## TASK SET
1. According to the passage on detransition, how long did the writer live happily after transitioning before questioning the entire concept?
2. In the passage on detransition, return everything from "Dissenting science in" down to "can be overcome.".
3. Take the passage on detransition further, starting right after its final sentence.

____ EXTRACTED TEXT

Dissenting science in the trans field is simply called ‘transphobic’. You may claim I must not have been a real trans (and that is the reason I detransitioned), but I can assure you I had the dysphoria we spoke of earlier, transitioned, and lived happily for 20 years before questioning the entire concept. My experience is evidence that it is possible to find a way to end the dysphoria and accept our biological sex, and I can assure you that I wasn’t ‘born that way’, and I bring the message that others can also affirm their biology over their gender identity, that it can be overcome.
Overcoming dysphoria is being able to feel comfortable with the biology you were born with, in my case taking testosterone has helped with this, which leads me to think that low levels of testosterone contributed to my hatred of being male. Which also suggests people who are given opposite sex hormones would contribute towards strengthening their trans identity. Overcoming the need to go against your innate biology would be different for each person, because there are many causes, including psychological/trauma that contribute towards gender dysphoria. Reparative therapy is a good model to use, as well as the hormonal side. Such therapy should be encouraged, in fact there is no reason why biological sex affirming treatment shouldn’t be tried first and studied for effectiveness, and studies of this sort are very few: there is a huge ideological bias against this treatment.”

________
____ PROVIDED INFORMATION

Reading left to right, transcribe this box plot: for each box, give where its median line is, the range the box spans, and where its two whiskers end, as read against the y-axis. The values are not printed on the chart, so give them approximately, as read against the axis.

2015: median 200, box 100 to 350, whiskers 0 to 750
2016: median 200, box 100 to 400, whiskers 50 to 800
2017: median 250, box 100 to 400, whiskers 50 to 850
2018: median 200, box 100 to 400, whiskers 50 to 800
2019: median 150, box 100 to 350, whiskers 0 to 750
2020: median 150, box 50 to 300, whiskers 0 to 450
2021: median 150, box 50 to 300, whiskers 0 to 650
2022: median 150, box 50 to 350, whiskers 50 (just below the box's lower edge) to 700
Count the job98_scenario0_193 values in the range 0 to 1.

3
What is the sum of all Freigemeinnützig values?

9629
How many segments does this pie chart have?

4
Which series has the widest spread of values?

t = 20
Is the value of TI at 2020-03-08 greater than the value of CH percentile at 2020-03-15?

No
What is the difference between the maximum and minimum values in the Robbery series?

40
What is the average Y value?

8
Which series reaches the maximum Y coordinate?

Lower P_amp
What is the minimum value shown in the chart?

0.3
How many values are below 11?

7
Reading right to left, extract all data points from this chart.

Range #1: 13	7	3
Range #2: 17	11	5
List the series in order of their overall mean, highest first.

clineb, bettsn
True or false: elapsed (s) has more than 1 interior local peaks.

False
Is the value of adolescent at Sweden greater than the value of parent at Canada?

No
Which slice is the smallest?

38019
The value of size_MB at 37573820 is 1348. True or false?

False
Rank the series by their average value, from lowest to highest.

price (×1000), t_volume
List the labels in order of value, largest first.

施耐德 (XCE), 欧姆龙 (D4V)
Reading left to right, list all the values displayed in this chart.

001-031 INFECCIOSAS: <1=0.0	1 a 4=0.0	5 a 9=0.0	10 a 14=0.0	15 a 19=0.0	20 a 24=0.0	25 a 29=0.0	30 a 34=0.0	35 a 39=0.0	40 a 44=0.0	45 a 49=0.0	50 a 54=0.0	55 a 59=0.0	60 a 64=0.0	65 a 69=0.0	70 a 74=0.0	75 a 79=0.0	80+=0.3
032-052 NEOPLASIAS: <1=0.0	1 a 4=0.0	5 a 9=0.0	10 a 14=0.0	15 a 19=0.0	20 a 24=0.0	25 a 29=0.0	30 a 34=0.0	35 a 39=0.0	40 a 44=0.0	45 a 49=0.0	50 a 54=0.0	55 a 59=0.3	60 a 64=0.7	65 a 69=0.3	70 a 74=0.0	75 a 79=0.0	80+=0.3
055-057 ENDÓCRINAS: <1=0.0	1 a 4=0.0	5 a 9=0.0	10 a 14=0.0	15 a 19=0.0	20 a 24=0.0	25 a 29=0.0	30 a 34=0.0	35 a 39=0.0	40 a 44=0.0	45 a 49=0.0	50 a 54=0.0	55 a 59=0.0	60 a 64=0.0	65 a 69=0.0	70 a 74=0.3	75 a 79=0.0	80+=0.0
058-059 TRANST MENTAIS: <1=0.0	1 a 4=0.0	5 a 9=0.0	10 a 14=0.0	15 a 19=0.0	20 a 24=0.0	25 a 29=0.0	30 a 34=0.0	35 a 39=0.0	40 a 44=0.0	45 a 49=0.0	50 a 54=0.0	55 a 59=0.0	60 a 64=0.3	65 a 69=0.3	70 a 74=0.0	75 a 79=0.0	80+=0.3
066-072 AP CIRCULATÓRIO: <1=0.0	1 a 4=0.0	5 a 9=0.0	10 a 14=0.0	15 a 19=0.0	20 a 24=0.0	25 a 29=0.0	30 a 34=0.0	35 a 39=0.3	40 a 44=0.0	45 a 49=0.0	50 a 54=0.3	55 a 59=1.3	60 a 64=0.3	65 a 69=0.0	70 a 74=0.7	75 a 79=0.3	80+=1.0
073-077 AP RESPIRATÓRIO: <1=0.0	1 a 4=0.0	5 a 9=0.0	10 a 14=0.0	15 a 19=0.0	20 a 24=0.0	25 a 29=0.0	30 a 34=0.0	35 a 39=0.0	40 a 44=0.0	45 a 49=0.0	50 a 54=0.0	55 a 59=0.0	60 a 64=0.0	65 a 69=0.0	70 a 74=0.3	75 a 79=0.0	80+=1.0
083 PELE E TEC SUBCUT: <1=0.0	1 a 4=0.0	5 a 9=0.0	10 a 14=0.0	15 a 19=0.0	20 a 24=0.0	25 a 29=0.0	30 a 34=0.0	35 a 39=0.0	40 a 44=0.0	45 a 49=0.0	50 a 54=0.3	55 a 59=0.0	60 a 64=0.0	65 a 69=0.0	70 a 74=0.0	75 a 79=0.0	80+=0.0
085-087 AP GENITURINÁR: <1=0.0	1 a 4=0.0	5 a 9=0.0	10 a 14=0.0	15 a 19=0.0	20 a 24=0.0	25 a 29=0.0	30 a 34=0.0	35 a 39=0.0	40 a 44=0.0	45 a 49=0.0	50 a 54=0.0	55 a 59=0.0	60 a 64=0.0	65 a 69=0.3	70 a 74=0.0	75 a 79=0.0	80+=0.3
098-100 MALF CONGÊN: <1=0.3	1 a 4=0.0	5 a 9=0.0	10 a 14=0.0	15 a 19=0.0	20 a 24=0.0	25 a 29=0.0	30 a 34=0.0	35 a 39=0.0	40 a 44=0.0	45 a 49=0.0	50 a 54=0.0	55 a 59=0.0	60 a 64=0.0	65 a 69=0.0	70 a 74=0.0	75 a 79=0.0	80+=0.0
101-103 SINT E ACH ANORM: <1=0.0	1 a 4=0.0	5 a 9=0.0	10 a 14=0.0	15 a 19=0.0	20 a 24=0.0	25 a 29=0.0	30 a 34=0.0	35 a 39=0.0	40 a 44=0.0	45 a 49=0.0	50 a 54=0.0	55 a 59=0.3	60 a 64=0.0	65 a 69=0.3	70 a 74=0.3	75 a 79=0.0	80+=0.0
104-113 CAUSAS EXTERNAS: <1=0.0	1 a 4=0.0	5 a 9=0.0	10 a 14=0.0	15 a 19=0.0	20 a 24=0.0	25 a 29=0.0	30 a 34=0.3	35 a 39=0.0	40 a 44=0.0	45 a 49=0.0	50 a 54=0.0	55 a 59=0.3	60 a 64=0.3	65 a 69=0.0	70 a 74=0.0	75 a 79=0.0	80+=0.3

________

## RESULTS OF THE TASKS
1. 20 years.

2.
Dissenting science in the trans field is simply called ‘transphobic’. You may claim I must not have been a real trans (and that is the reason I detransitioned), but I can assure you I had the dysphoria we spoke of earlier, transitioned, and lived happily for 20 years before questioning the entire concept. My experience is evidence that it is possible to find a way to end the dysphoria and accept our biological sex, and I can assure you that I wasn’t ‘born that way’, and I bring the message that others can also affirm their biology over their gender identity, that it can be overcome.

3.
I have no idea what my testosterone levels were by early adulthood. Regardless, wouldn’t you think then that my male puberty would’ve reduced my gender dysphoria, not increase it? It is my position that increasing testosterone levels only made my dysphoria worse. It is the psych’s role to address comorbidity issues, which they do. Of course, the not-so-good psychs won’t address comorbidity issues, but there are bad apples around wherever you go. I did not experience any psychological trauma growing up that contributed towards my dysphoria. Rather, it was the other way around: the neglectful decision to not treat my dysphoria in childhood by means of transition exacerbated my dysphoria further than needed. I wanted to know from Peter what effective reparative therapy looks like, especially for effectiveness:
“Everyone’s different. I’m not here to judge or dispute the experience that is real for you, but to use my experience and logical conclusions to say there is another way to look at it, if they so choose. I know of many cases of successful reparative therapy and heaps more ex-homosexuals who have reclaimed their lives through Jesus, and I know many detransitioners who have decided to leave transgenderism, and feel much better for it, including me.”
I tried detransition once due to social pressure, and I am never trying it ever again. I can’t see this matter any other way other than transition for myself. My final word: detransition stories can be far more complicated than tabloid headlines would have you believe, sometimes distorted and abused. Peter is a pseudonym, and we agreed to disagree.